■ **Data provided**:
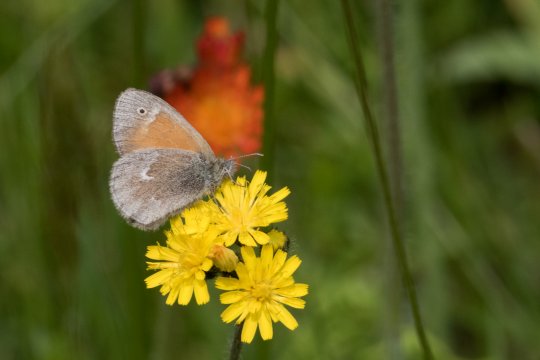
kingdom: Animalia
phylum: Arthropoda
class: Insecta
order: Lepidoptera
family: Nymphalidae
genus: Coenonympha
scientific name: Coenonympha tullia
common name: Large Heath
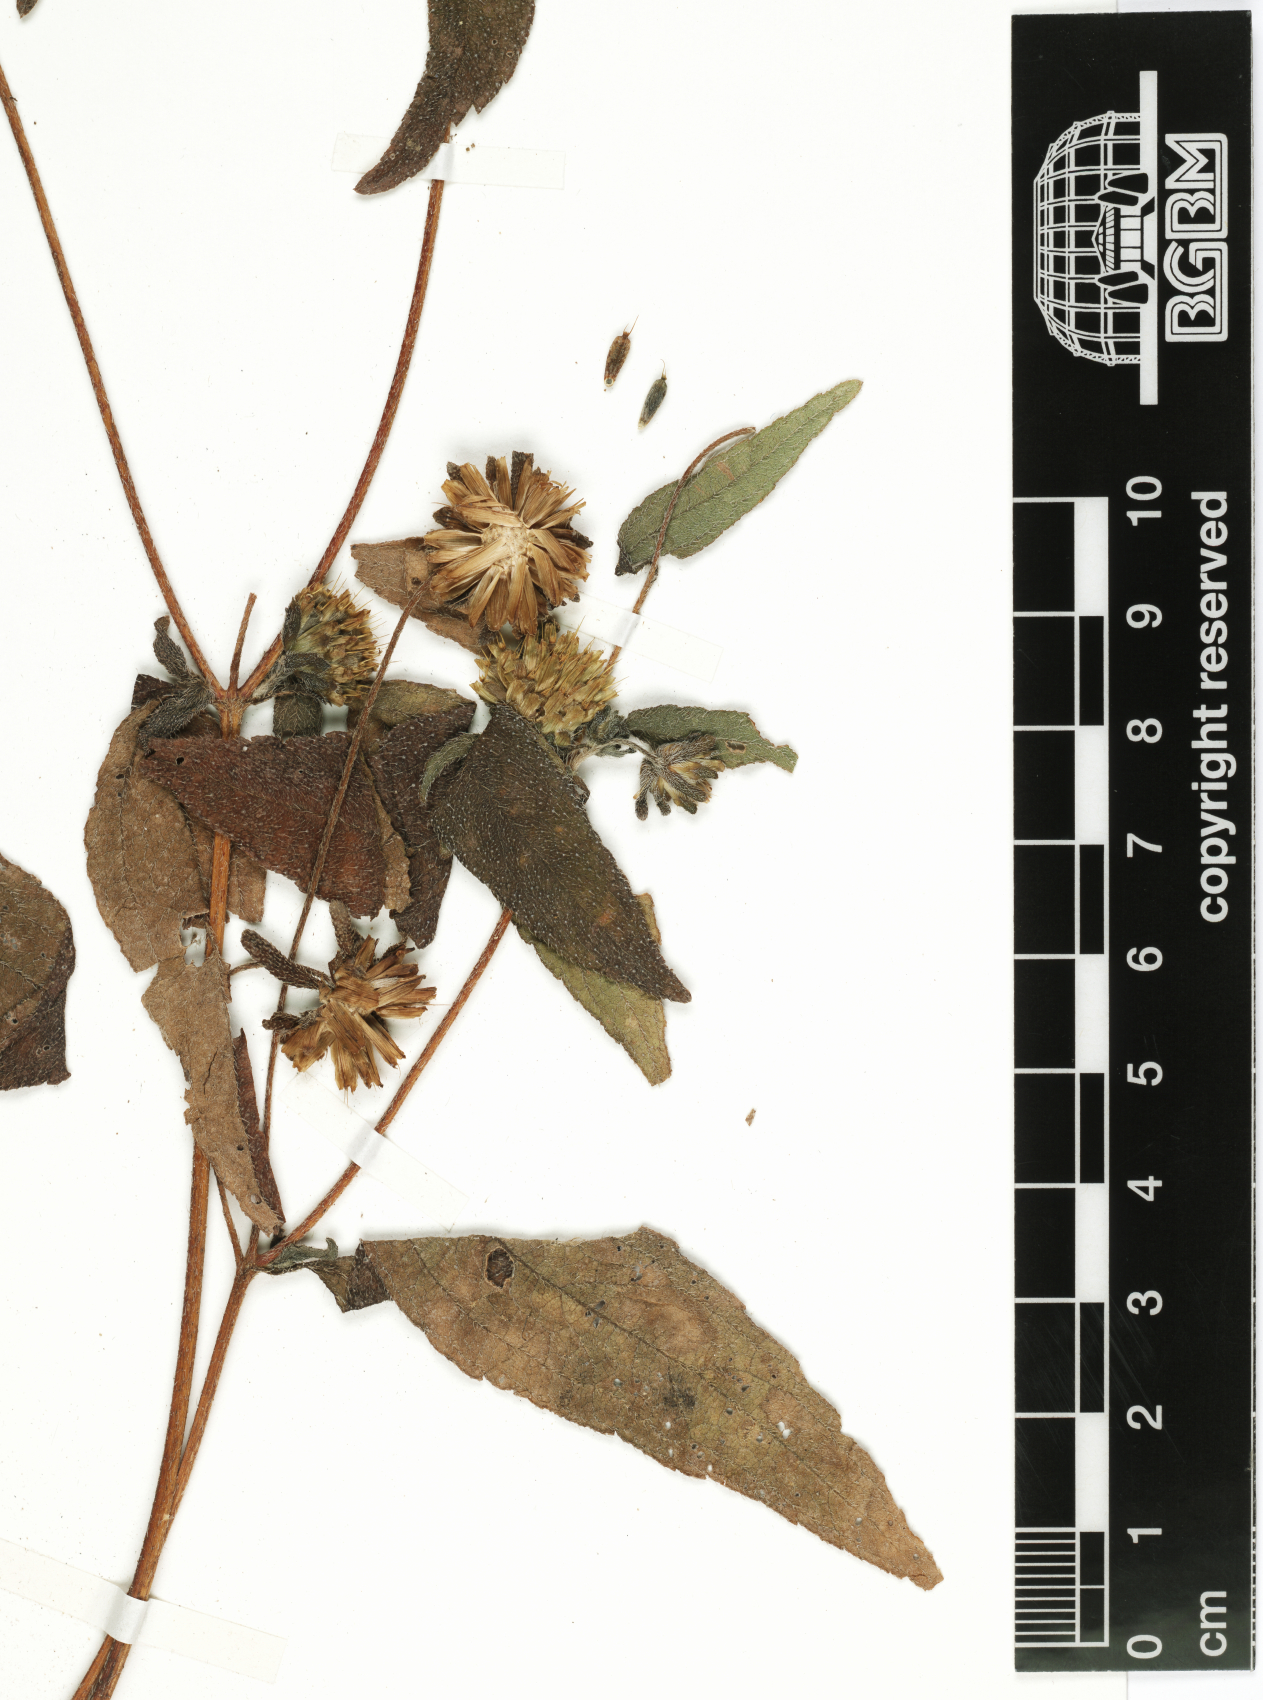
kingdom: Plantae
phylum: Tracheophyta
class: Magnoliopsida
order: Asterales
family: Asteraceae
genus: Aspilia
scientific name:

■ **Given exercise**: Copy out all of the lines above word for word, omitting the pictures.

■ **Answer to this task**:
kingdom: Animalia
phylum: Arthropoda
class: Insecta
order: Lepidoptera
family: Nymphalidae
genus: Coenonympha
scientific name: Coenonympha tullia
common name: Large Heath
kingdom: Plantae
phylum: Tracheophyta
class: Magnoliopsida
order: Asterales
family: Asteraceae
genus: Aspilia
scientific name:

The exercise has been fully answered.